**Texto para leitura**
==*==

Cidades: entre desafios e esperanças

Raquel Rolnik – Folha de S.Paulo

Estava em Belfast, capital da Irlanda do Norte, em plena missão como relatora da ONU para o direito à moradia, chocada com os muros que separam as comunidades católicas das protestantes no norte da cidade (denominados –pasmem!– de “peace lines” –ou linhas da paz), quando recebi o convite da Folha para publicar uma coluna quinzenal em “Cotidiano”.

Aceitei imediatamente, reconhecendo o privilégio de poder abrir mais um espaço de reflexão sobre as cidades neste momento de nossa trajetória urbana. Mas por que este momento é particularmente especial?

A resposta mais óbvia reverbera as vozes dos milhões de manifestantes das chamadas “jornadas de junho” que reposicionaram o tema das cidades na agenda do país.

Embora a precariedade de nosso urbanismo e a má qualidade dos espaços e serviços públicos em nossas cidades não sejam absolutamente novidade, sempre me perguntei por que esse tema não fazia parte da agenda de debate público do país.

Tomemos como exemplo o tema da mobilidade, que hoje ocupa os corações e mentes de nossas cidades, funcionando como uma espécie de expressão máxima de nosso mal-estar urbano.

Ora, há décadas o transporte público é de baixíssima qualidade e, pelo menos desde os anos 70, andar de ônibus e trens de subúrbio nas principais metrópoles brasileiras é visto como uma espécie de calvário vivido por aqueles que, desprovidos de meios econômicos, não podem ter seu próprio automóvel.

Há décadas sabemos que são prestadores desse e de outros tipos de obras e serviços públicos que sustentam candidaturas e eleições municipais, garantindo seus negócios e a sobrevivência política de quem apoiam. Mas o tema do transporte público não “aparece” na agenda: os formadores de opinião, dentro e fora do Estado, nos meios de comunicação, nos “think-tanks” do país, salvo honrosas exceções, simplesmente não usam nem nunca usaram ônibus e trens de subúrbio.

==*==

**O que fazer**
Dê continuidade à coluna acima sobre os desafios das cidades brasileiras, começando logo após a última frase apresentada.

**Extrato de dados**
==*==

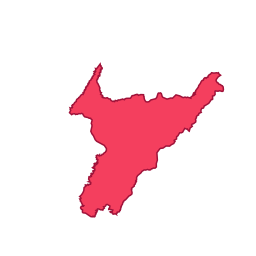 outline of Dan Sai, Loei, Thailand, rotated 213°
{"feature_id": "78962969B41697678812601", "entity_name": "Dan Sai", "entity_type": "district", "adm_level": 2, "iso_a3": "THA", "parent_name": "Thailand", "parent_adm1": "Loei", "projection": "robinson", "projection_center": [101.262, 17.217], "detail": "fine", "context": "isolated", "style": "filled", "palette": "rose", "viewbox_px": 256, "rotation_deg": 213, "n_neighbors": 0, "source": "geoboundaries", "source_scale": "gbopen_adm2", "svg_char_len": 5802}
<svg xmlns="http://www.w3.org/2000/svg" viewBox="0 0 256 256"><g transform="rotate(213 128 128)"><path d="M120.5,32.7L119.5,32.4L117.2,33.5L111.0,33.4L109.5,34.1L109.3,35.0L108.5,34.8L107.8,35.2L107.5,35.8L108.1,36.7L107.9,37.8L108.4,38.3L108.3,39.0L108.9,39.3L108.4,39.9L108.4,40.6L109.2,41.0L108.7,41.2L108.6,41.9L109.7,41.8L109.3,42.3L109.5,43.4L108.4,44.1L106.0,44.6L105.2,45.4L104.4,45.4L104.6,46.9L104.2,47.9L105.6,48.7L104.6,49.6L104.3,50.5L104.5,51.9L103.8,52.6L100.8,52.8L100.2,51.9L100.1,49.7L99.8,49.2L98.7,50.1L96.0,50.9L95.7,48.7L97.0,48.7L97.4,47.9L96.2,47.8L94.7,48.3L93.6,47.6L91.8,49.2L90.9,49.2L91.2,49.4L90.8,50.7L91.2,51.4L89.6,53.1L90.0,54.5L89.7,54.8L90.0,55.3L89.9,55.7L91.0,58.0L90.7,58.2L91.2,59.4L91.1,60.8L91.8,63.0L91.5,63.7L91.8,64.0L91.5,65.7L91.0,66.2L90.2,71.4L89.3,73.0L88.8,74.8L89.4,76.0L91.6,78.2L91.5,78.8L92.2,79.4L91.1,82.7L91.8,83.5L91.4,85.1L92.0,86.4L91.8,87.0L92.3,87.4L92.0,87.8L92.8,88.2L92.5,89.1L93.9,91.3L94.0,93.3L92.7,97.5L92.7,99.2L91.6,101.6L90.2,102.4L89.0,103.9L87.3,104.3L86.9,105.0L86.3,105.2L86.1,106.6L85.4,107.1L85.0,108.1L83.4,109.1L83.0,110.8L84.9,113.6L85.9,117.1L90.3,123.0L90.0,127.7L89.7,128.6L87.7,130.2L86.3,133.6L83.2,135.5L82.5,137.7L81.2,139.9L81.3,142.4L82.3,142.4L82.6,142.8L81.3,145.2L82.5,147.2L81.9,148.7L82.1,152.1L80.8,152.9L79.9,154.2L80.2,158.6L78.2,159.0L77.7,159.5L75.9,158.7L74.9,158.7L75.9,161.8L75.0,164.4L76.3,165.0L76.4,166.1L75.4,167.3L74.5,169.9L75.1,171.1L76.2,172.1L76.2,173.9L76.7,174.4L76.8,175.2L76.6,176.5L75.9,177.3L76.5,178.8L75.1,181.0L75.6,181.2L76.7,183.0L76.8,184.7L75.9,185.4L75.6,186.1L76.1,188.3L75.6,188.7L73.7,192.7L73.6,197.4L72.9,197.7L72.7,198.3L74.5,200.8L73.4,202.0L73.2,203.5L74.9,206.0L75.0,206.6L72.5,207.9L71.4,209.2L69.0,209.9L68.4,210.6L68.9,212.2L70.6,214.3L72.0,214.8L72.6,214.5L74.0,214.8L75.5,214.3L77.1,214.9L77.8,214.6L79.9,215.6L80.4,216.9L80.2,220.0L79.1,222.7L81.0,222.8L82.3,223.6L82.7,222.9L83.6,222.7L85.9,220.8L88.0,219.9L88.2,218.0L88.8,217.2L89.1,215.9L89.1,214.9L88.7,214.5L88.7,213.9L89.7,213.0L89.6,212.3L90.8,212.2L91.3,210.8L90.9,209.5L91.2,209.3L91.1,208.7L91.8,208.0L91.9,206.8L91.6,204.9L91.8,202.2L91.3,200.5L91.6,196.2L91.1,195.3L91.6,193.9L91.0,194.2L91.1,193.3L90.6,193.2L90.8,192.9L91.7,192.9L91.4,192.4L90.8,192.7L90.6,192.2L90.2,192.4L90.7,191.0L91.6,191.2L91.3,190.5L92.2,187.6L91.7,187.2L95.0,186.2L95.4,185.4L97.0,185.0L98.3,183.5L102.2,183.1L105.8,181.9L106.9,177.2L108.4,176.5L111.0,173.5L115.5,172.7L116.4,173.0L118.9,175.1L120.0,175.1L120.4,174.5L121.5,173.9L121.6,173.2L120.6,169.5L120.7,167.7L124.1,164.0L124.7,161.6L125.6,160.6L127.1,159.8L128.8,160.3L129.9,161.1L131.1,162.2L131.4,162.9L131.9,163.0L133.1,164.4L135.5,163.0L137.1,161.0L138.0,161.4L138.9,161.1L139.3,160.4L140.1,159.9L140.3,159.1L142.2,157.3L142.1,154.7L142.3,154.2L145.5,152.0L146.4,150.9L146.4,149.8L148.4,149.3L148.6,148.6L149.3,148.3L150.1,147.1L151.6,146.1L151.7,144.9L153.7,144.2L153.6,142.9L154.6,142.8L155.0,142.0L157.3,141.8L158.7,142.7L159.9,142.0L161.9,142.1L163.3,140.7L165.0,140.2L165.3,139.8L166.5,139.9L166.1,140.4L166.4,140.9L167.2,141.4L169.3,141.3L169.6,143.2L170.4,142.9L171.1,143.4L171.5,144.0L172.3,144.3L173.2,145.6L173.3,146.2L177.5,148.9L178.6,149.2L180.3,151.0L180.0,152.1L180.4,152.4L180.3,154.0L181.4,155.4L181.2,156.0L180.1,156.1L180.2,156.6L180.5,157.3L182.1,158.8L182.1,159.2L181.2,159.7L181.8,161.1L182.7,161.5L182.3,162.1L182.8,162.6L181.9,163.6L182.5,164.4L184.2,164.8L184.4,165.4L185.3,165.5L186.2,166.5L186.6,161.0L187.0,160.4L187.6,160.2L186.7,159.5L186.8,158.2L186.1,157.8L187.1,156.9L186.0,156.6L186.4,155.2L185.1,154.8L185.8,153.2L185.4,152.3L185.8,151.2L185.7,150.7L185.1,150.5L185.6,148.8L185.2,148.3L186.0,146.1L185.1,144.9L185.6,144.4L185.2,143.6L185.6,143.4L185.1,142.9L185.3,142.2L184.8,141.3L185.5,140.6L185.6,139.4L184.9,139.1L185.0,138.8L185.4,138.8L185.4,138.4L184.6,137.3L185.1,136.5L184.7,136.3L185.0,135.2L184.5,134.8L184.4,134.1L184.9,133.4L184.2,133.2L184.4,132.7L184.0,131.7L184.7,131.5L185.4,129.7L185.4,127.6L185.9,126.7L185.7,126.2L186.5,124.2L186.4,122.9L185.8,122.1L186.6,120.4L186.5,117.9L187.2,117.4L186.9,117.0L187.2,116.0L185.8,115.2L185.7,114.7L186.4,114.4L186.9,113.4L187.4,113.3L186.8,112.9L186.8,112.2L185.7,111.7L185.4,109.0L182.5,108.5L182.0,109.7L180.6,110.9L179.2,110.8L178.7,111.6L177.9,111.9L177.0,113.4L175.9,113.8L174.7,115.1L173.4,115.1L172.0,114.2L170.4,113.8L167.1,115.0L166.0,115.0L164.6,115.8L164.1,115.4L162.7,115.3L162.2,114.6L161.3,111.8L160.0,111.0L159.2,109.9L157.4,105.0L155.1,103.5L152.8,102.7L149.1,100.3L147.0,99.8L138.4,100.5L134.9,99.0L133.7,97.0L134.0,96.4L133.8,95.3L134.5,94.0L134.6,92.4L135.4,91.8L135.3,90.7L135.7,90.1L136.7,89.9L136.5,89.6L136.8,89.3L137.1,89.7L137.1,89.0L137.6,89.3L138.3,88.7L139.0,88.7L139.5,87.3L138.6,86.6L138.6,85.9L138.1,86.0L137.6,85.6L137.4,84.8L136.4,85.0L136.5,84.6L136.0,84.7L135.5,83.9L135.6,83.1L134.7,82.8L134.3,82.3L134.7,81.7L134.4,81.4L134.5,80.7L135.5,81.6L135.7,80.7L136.5,80.5L136.7,80.0L136.4,80.0L136.9,79.6L135.9,78.6L135.5,78.8L135.6,78.4L135.2,78.6L135.0,77.7L135.7,76.4L135.5,75.9L135.7,75.7L135.9,76.2L136.2,75.4L134.4,75.4L134.0,76.0L133.2,75.2L133.2,74.7L132.9,74.4L132.7,74.7L132.8,74.0L133.4,73.5L134.3,72.9L134.7,73.1L133.9,72.6L133.0,72.5L133.0,72.0L132.5,71.6L132.7,70.0L133.2,70.4L134.1,70.0L134.1,69.6L133.5,69.6L133.4,67.9L132.8,68.0L132.3,67.5L133.1,66.3L134.7,65.7L133.9,65.6L133.2,63.7L131.4,62.8L131.2,62.4L131.8,61.5L129.8,62.1L129.3,61.8L128.8,60.4L129.6,60.0L130.0,58.6L131.0,58.9L131.3,57.6L132.5,57.3L132.8,56.9L131.7,56.3L132.4,54.1L131.0,51.5L130.6,49.4L130.6,46.6L131.2,44.2L130.4,44.2L129.1,43.4L129.1,42.7L129.8,42.2L128.4,41.4L128.2,40.8L127.6,40.8L123.7,38.4L122.8,38.8L122.8,38.1L124.5,36.9L124.5,35.7L124.2,35.1L122.7,34.4L121.5,34.6L120.5,32.7Z" fill="#f43f5e" stroke="#9f1239" stroke-width="1.5"/></g></svg>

==*==

**Resultado do exercício**
O mesmo poderíamos dizer de muitos outros temas urbanos: a moradia e os espaços públicos, só para nomear alguns.

Entretanto, parece que alguma coisa mudou nesse cenário. Será que foi necessário generalizar a imobilidade para o tema do transporte público ganhar centralidade e relevância? Teriam sido os velhos carros da “nova classe média” e a multidão de motoqueiros disputando o espaço dos automóveis nas ruas que inverteram essa equação? Ou estaríamos diante da crise de um modelo de mobilidade insustentável para as dimensões metropolitanas?

A migração pragmática para o transporte público e as bicicleta por parte dos proprietários de veículos –fartos de ficarem presos em congestionamentos– e a mudança cultural que isso implica na relação com a cidade teriam também desempenhado um papel?

E movimentos como o passe livre e as ocupações (de prédios vazios, de espaços públicos) que, embora invisíveis para o grande público e reprimidos pela polícia, não pararam de crescer na última década? E a visibilidade crescente das relações promíscuas entre empresas e estado?

Perguntas como essas me animam a escrever esta coluna: pensar a cidade e seus desafios, trazer referências de experiências urbanas de outros países, fomentar o debate de políticas e planos, enfim, alimentar esperanças de utopias possíveis. De cidades justas e belas em nosso país.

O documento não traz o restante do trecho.